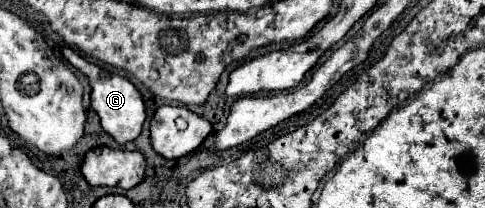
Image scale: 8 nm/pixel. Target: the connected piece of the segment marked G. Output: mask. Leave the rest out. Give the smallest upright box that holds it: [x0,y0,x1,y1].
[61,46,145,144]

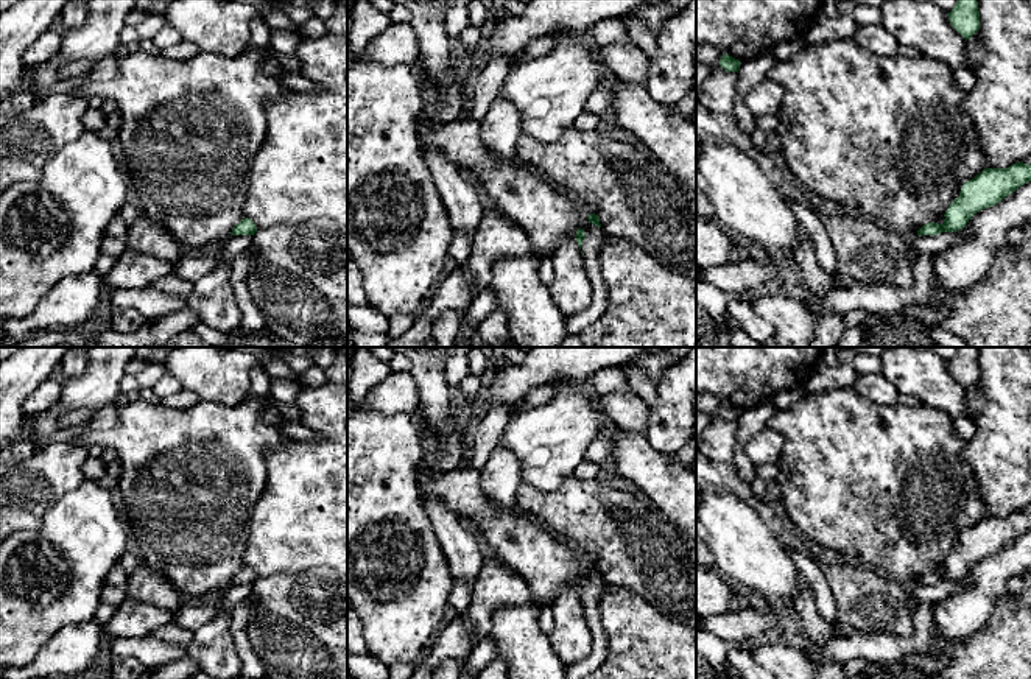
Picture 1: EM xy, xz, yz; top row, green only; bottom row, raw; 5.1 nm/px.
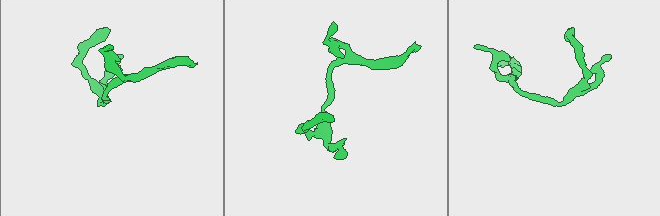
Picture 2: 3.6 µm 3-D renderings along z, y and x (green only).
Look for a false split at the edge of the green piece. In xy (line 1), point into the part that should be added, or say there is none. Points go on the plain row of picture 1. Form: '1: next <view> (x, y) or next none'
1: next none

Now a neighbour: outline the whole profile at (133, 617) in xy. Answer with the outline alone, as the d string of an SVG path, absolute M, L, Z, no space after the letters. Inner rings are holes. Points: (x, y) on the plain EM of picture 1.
= = =
Your goal: Scan the listing above, and wherever a line holds the string "only", copy that line.

Your solution:
Picture 1: EM xy, xz, yz; top row, green only; bottom row, raw; 5.1 nm/px.
Picture 2: 3.6 µm 3-D renderings along z, y and x (green only).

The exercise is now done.